[Skeletal landmark data]

┌──

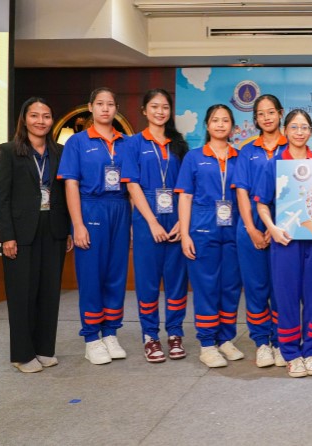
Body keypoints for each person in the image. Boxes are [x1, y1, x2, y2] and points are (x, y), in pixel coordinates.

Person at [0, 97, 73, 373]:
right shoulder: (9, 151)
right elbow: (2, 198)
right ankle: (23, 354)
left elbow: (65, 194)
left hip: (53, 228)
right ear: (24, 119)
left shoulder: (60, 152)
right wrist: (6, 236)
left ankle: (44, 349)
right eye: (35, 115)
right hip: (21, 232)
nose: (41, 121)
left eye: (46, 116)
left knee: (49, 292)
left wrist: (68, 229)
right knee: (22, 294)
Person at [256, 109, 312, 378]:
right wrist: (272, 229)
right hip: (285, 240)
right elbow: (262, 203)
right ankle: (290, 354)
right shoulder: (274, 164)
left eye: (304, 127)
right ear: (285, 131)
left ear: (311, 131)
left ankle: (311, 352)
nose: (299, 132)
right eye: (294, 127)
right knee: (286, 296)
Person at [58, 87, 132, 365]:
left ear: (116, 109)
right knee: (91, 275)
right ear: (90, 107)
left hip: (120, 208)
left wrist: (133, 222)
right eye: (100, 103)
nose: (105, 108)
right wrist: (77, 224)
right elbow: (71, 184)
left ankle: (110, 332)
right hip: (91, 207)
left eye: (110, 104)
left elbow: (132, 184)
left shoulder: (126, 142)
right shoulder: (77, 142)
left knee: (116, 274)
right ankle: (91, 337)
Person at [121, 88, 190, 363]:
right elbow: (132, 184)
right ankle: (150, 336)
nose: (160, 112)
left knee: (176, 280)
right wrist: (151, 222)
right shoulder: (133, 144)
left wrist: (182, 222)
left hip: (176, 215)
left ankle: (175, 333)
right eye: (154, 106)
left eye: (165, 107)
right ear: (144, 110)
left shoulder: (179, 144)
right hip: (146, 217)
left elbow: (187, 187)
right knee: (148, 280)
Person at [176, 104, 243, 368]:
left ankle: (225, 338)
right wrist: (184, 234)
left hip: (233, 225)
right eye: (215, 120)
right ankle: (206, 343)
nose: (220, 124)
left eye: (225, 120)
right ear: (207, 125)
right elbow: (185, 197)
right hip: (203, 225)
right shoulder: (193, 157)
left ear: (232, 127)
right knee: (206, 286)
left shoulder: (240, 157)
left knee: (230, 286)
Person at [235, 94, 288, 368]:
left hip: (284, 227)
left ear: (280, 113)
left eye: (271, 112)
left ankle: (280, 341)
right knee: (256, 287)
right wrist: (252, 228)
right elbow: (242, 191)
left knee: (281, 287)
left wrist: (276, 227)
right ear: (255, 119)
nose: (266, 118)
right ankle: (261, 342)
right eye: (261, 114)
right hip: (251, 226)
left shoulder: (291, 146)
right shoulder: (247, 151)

└──

▶ **What you have to do**:
Return all the records above exactly, pictures omitted.

▶ **Exercise output**:
Body keypoints for each person in the image. Boxes are [x1, y1, x2, y2] and points are (x, y), in pixel coordinates.

Person at [0, 97, 73, 373]:
right shoulder: (9, 151)
right elbow: (2, 198)
right ankle: (23, 354)
left elbow: (65, 194)
left hip: (53, 228)
right ear: (24, 119)
left shoulder: (60, 152)
right wrist: (6, 236)
left ankle: (44, 349)
right eye: (35, 115)
right hip: (21, 232)
nose: (41, 121)
left eye: (46, 116)
left knee: (49, 292)
left wrist: (68, 229)
right knee: (22, 294)
Person at [256, 109, 312, 378]:
right wrist: (272, 229)
right hip: (285, 240)
right elbow: (262, 203)
right ankle: (290, 354)
right shoulder: (274, 164)
left eye: (304, 127)
right ear: (285, 131)
left ear: (311, 131)
left ankle: (311, 352)
nose: (299, 132)
right eye: (294, 127)
right knee: (286, 296)
Person at [58, 87, 132, 365]:
left ear: (116, 109)
right knee: (91, 275)
right ear: (90, 107)
left hip: (120, 208)
left wrist: (133, 222)
right eye: (100, 103)
nose: (105, 108)
right wrist: (77, 224)
right elbow: (71, 184)
left ankle: (110, 332)
right hip: (91, 207)
left eye: (110, 104)
left elbow: (132, 184)
left shoulder: (126, 142)
right shoulder: (77, 142)
left knee: (116, 274)
right ankle: (91, 337)
Person at [121, 88, 190, 363]:
right elbow: (132, 184)
right ankle: (150, 336)
nose: (160, 112)
left knee: (176, 280)
right wrist: (151, 222)
right shoulder: (133, 144)
left wrist: (182, 222)
left hip: (176, 215)
left ankle: (175, 333)
right eye: (154, 106)
left eye: (165, 107)
right ear: (144, 110)
left shoulder: (179, 144)
right hip: (146, 217)
left elbow: (187, 187)
right knee: (148, 280)
Person at [176, 104, 243, 368]:
left ankle: (225, 338)
right wrist: (184, 234)
left hip: (233, 225)
right eye: (215, 120)
right ankle: (206, 343)
nose: (220, 124)
left eye: (225, 120)
right ear: (207, 125)
right elbow: (185, 197)
right hip: (203, 225)
right shoulder: (193, 157)
left ear: (232, 127)
right knee: (206, 286)
left shoulder: (240, 157)
left knee: (230, 286)
Person at [235, 94, 288, 368]:
left hip: (284, 227)
left ear: (280, 113)
left eye: (271, 112)
left ankle: (280, 341)
right knee: (256, 287)
right wrist: (252, 228)
right elbow: (242, 191)
left knee: (281, 287)
left wrist: (276, 227)
right ear: (255, 119)
nose: (266, 118)
right ankle: (261, 342)
right eye: (261, 114)
right hip: (251, 226)
left shoulder: (291, 146)
right shoulder: (247, 151)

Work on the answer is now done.